**Records from a dataset**
BEGIN

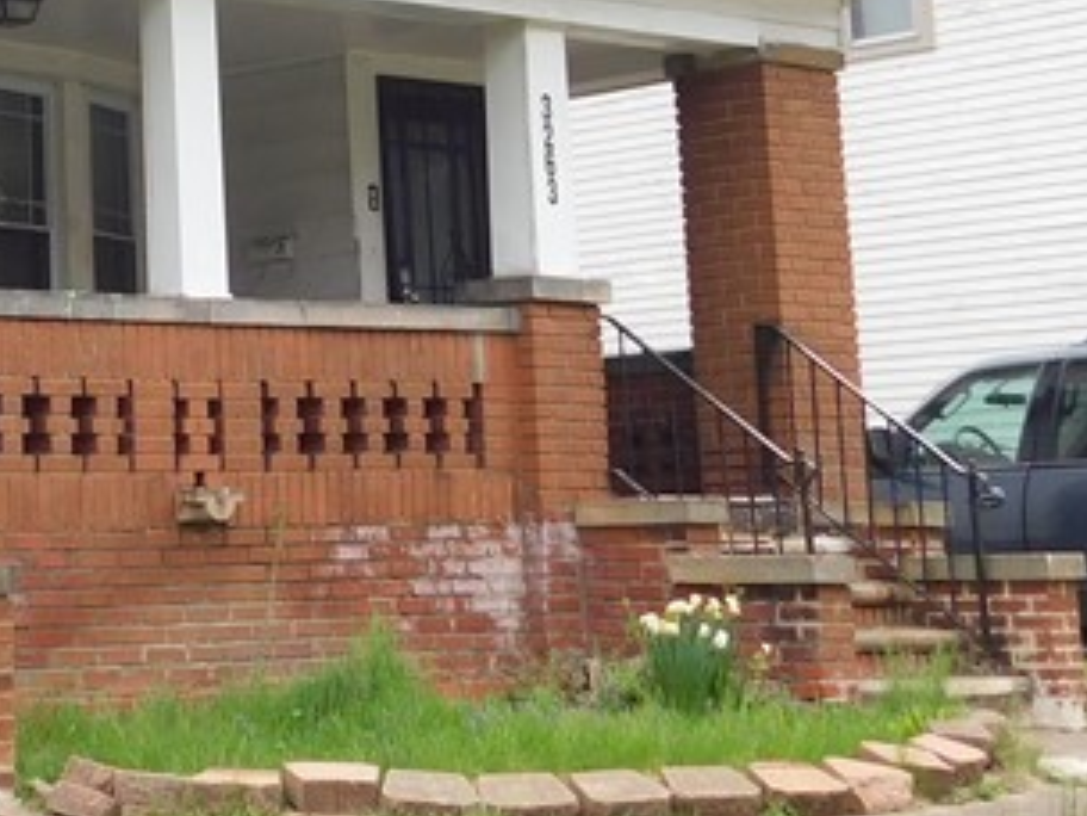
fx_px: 3172
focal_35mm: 101
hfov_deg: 18.5
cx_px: -193
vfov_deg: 14.2
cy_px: -147
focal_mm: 5.3
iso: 125
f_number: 3.2
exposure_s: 1/60
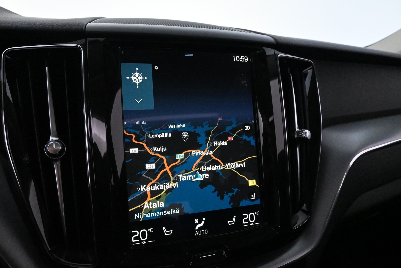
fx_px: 301
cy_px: 134
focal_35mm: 27
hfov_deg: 67.4
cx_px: 200
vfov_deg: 47.9
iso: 8000
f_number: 7.1
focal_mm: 18
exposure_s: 1/60
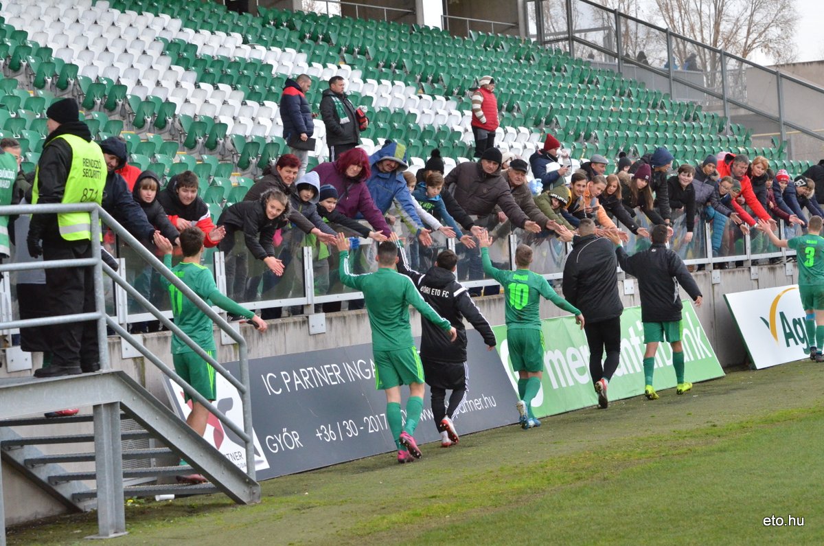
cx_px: 412
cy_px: 273
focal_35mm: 105
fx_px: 2399
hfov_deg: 19.5
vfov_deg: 13.0
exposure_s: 1/800
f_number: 7.1
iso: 3200
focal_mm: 70
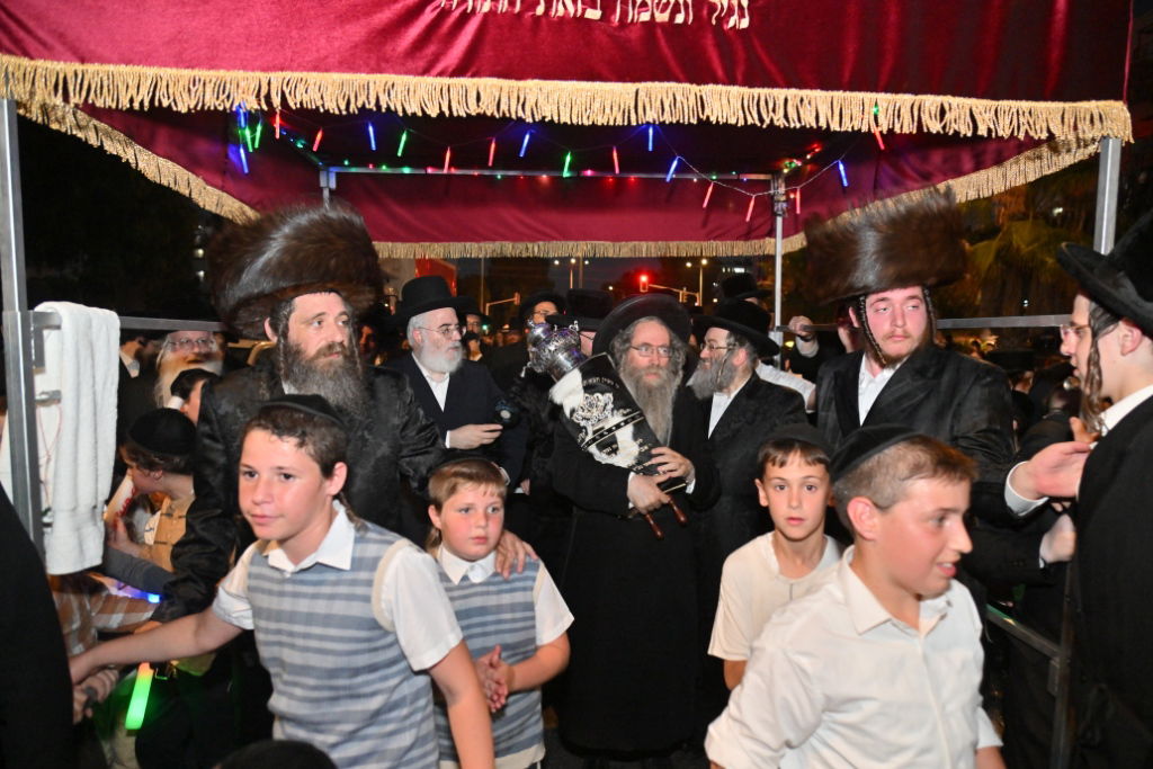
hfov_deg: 73.7
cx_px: 576
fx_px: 769
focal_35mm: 24
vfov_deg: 53.1
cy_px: 384
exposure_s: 1/200
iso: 2000
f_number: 4
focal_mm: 24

END

**What is required**
Set every record down exactly, omitting pictures.

**Your solution**
fx_px: 3172
focal_35mm: 101
hfov_deg: 18.5
cx_px: -193
vfov_deg: 14.2
cy_px: -147
focal_mm: 5.3
iso: 125
f_number: 3.2
exposure_s: 1/60
fx_px: 301
cy_px: 134
focal_35mm: 27
hfov_deg: 67.4
cx_px: 200
vfov_deg: 47.9
iso: 8000
f_number: 7.1
focal_mm: 18
exposure_s: 1/60
cx_px: 412
cy_px: 273
focal_35mm: 105
fx_px: 2399
hfov_deg: 19.5
vfov_deg: 13.0
exposure_s: 1/800
f_number: 7.1
iso: 3200
focal_mm: 70
hfov_deg: 73.7
cx_px: 576
fx_px: 769
focal_35mm: 24
vfov_deg: 53.1
cy_px: 384
exposure_s: 1/200
iso: 2000
f_number: 4
focal_mm: 24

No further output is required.